San Francisco lawsuit against DoorDash

Uber Eats delivery

Jonathan Raa | NurPhoto via Getty Images

Prior to the appeals court ruling, an Uber official told Eater it planned to continue operating its food delivery service, Uber Eats, in the event that the injunction is enforced and its ride-hailing business is suspended in California. The state’s case applies specifically to Uber and Lyft’s ride-hailing drivers, a segment that’s already been depressed by low ridership during the pandemic.

But a lawsuit from the San Francisco district attorney against Uber Eats rival DoorDash could have implications for Uber’s food delivery service as well, which has buoyed its business during stay-at-home orders across the U.S. The lawsuit relies on a similar argument that the attorney general and labor commissioner lay out against Uber and Lyft’s ride-hailing businesses under AB5.

Proposition 22

Proposition 22 is the wildcard in this equation.

That’s the ballot measure Uber and Lyft have each poured $30 million into funding and would exempt their businesses from AB5.
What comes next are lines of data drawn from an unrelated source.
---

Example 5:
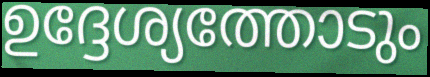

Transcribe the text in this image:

ഉദ്ദേശ്യത്തോടുംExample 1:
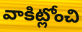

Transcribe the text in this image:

వాకిట్లోంచి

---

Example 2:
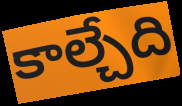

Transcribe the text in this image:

కాల్చేది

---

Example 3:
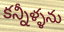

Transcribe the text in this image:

కన్నీళ్ళను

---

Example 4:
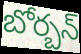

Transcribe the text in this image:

బోర్బన్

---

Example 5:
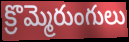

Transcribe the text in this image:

క్రొమ్మెరుంగులుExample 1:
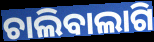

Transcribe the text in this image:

ଚାଲିବାଲାଗି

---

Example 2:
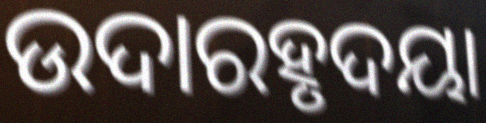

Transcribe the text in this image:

ଉଦାରହୃଦୟା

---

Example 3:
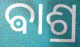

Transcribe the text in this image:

ଵାଶ୍ର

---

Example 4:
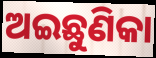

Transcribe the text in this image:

ଅଇଛୁଣିକା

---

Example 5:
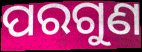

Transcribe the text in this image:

ପରଗୁଣ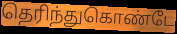
தெரிந்துகொண்டே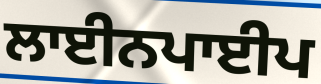
ਲਾਈਨਪਾਈਪ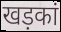
खड़कांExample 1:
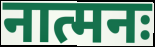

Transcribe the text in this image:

नात्मनः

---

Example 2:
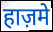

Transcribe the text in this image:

हाज़मे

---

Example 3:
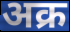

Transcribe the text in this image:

अक्र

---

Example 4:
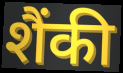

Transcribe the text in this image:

शैंकी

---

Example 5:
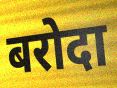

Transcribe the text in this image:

बरोदाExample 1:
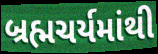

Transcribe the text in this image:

બ્રહ્મચર્યમાંથી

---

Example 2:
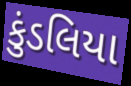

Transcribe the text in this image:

કુંડલિયા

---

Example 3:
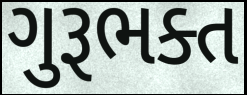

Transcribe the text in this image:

ગુરૂભક્ત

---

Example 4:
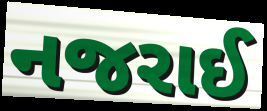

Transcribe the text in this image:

નજરાઈ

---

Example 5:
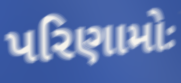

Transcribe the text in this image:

પરિણામોઃ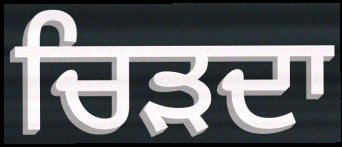
ਚਿੜਦਾ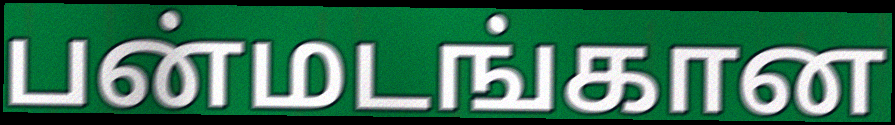
பன்மடங்கான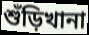
শুঁড়িখানা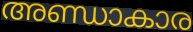
അണ്ഡാകാര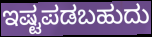
ಇಷ್ಟಪಡಬಹುದು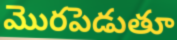
మొరపెడుతూ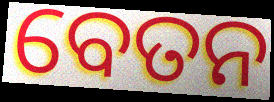
ବେତନ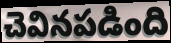
చెవినపడిందిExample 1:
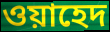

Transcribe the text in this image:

ওয়াহেদ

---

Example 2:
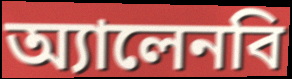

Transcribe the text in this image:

অ্যালেনবি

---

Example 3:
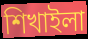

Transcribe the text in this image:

শিখাইলা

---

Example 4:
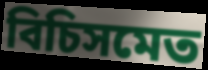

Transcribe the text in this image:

বিচিসমেত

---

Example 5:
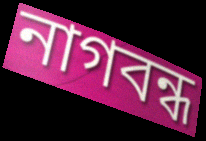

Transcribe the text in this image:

নাগবন্ধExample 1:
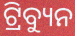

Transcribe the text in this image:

ଟ୍ରିବ୍ୟୁନ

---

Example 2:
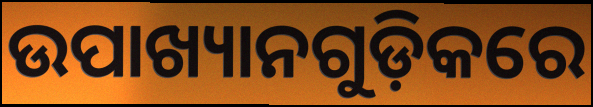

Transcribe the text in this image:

ଉପାଖ୍ୟାନଗୁଡ଼ିକରେ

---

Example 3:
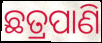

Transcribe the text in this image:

ଛତ୍ରପାଣି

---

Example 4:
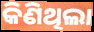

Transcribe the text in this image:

କିଣିଥିଲା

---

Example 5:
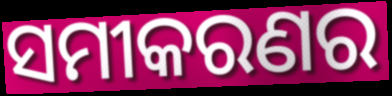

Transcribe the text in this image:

ସମୀକରଣରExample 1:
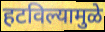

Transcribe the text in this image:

हटविल्यामुळे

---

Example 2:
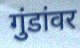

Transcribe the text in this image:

गुंडांवर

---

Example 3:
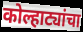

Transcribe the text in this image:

कोल्हाट्यांचा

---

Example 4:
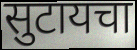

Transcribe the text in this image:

सुटायचा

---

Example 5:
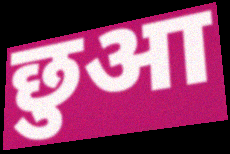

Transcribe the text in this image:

छुआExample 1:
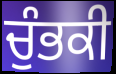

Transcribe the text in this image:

ਚੁੰਭਕੀ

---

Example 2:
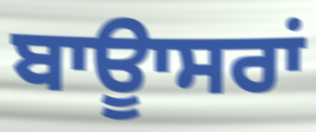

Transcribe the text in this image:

ਬਾਊਾਸਰਾਂ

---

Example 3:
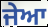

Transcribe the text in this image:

ਜੇਆ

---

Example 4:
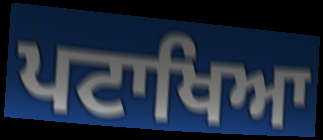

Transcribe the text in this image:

ਪਟਾਖਿਆ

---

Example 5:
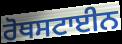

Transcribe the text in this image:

ਰੋਥਸਟਾਈਨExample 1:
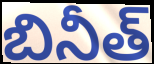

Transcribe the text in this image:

బినీత్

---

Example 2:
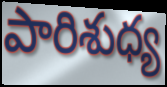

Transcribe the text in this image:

పారిశుధ్య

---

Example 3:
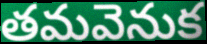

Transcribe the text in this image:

తమవెనుక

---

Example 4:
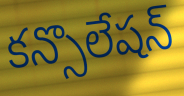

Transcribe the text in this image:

కన్సొలేషన్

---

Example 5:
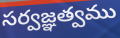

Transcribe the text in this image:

సర్వజ్ఞత్వముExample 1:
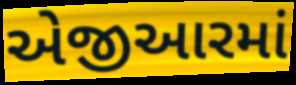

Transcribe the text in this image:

એજીઆરમાં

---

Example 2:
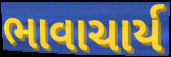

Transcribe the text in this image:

ભાવાચાર્ય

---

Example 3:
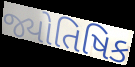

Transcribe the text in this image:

જ્યોતિષિક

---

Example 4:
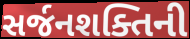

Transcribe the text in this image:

સર્જનશક્તિની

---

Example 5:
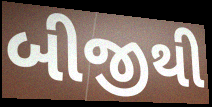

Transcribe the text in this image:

બીજીથી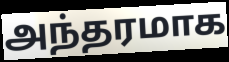
அந்தரமாக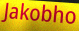
Jakobho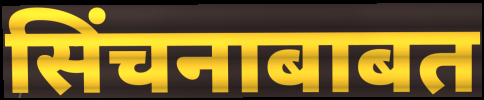
सिंचनाबाबतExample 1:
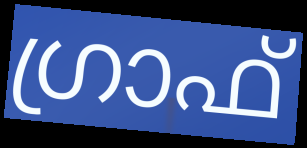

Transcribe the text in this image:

ഗ്രാഫ്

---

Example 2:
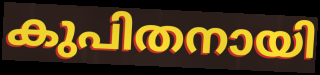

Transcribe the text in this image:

If voters in November vote yes on Prop 22, app-based rideshare and food delivery services like Uber and Lyft will be carved out from the obligations of AB5. It could render any unfavorable rulings against them virtually meaningless. The companies could more or less continue operating under their current models, though the ballot measure entitles workers to additional protections like minimum earnings, healthcare subsidies and car insurance.

If the measure fails to pass, however, Uber and Lyft would be forced to comply with court rulings on their responsibility under AB5, unless they again appeal to a higher court and win.

When Uber and Lyft faced a similarly unfavorable law in Austin in 2016, they left the city and took their grievances to the state of Texas. In that case, Texas agreed with the companies and overturned the city’s background check law that Uber and Lyft had opposed. 

If Uber and Lyft fail to win their ballot measure in November, their next step is likely to lobby the U.S. Congress.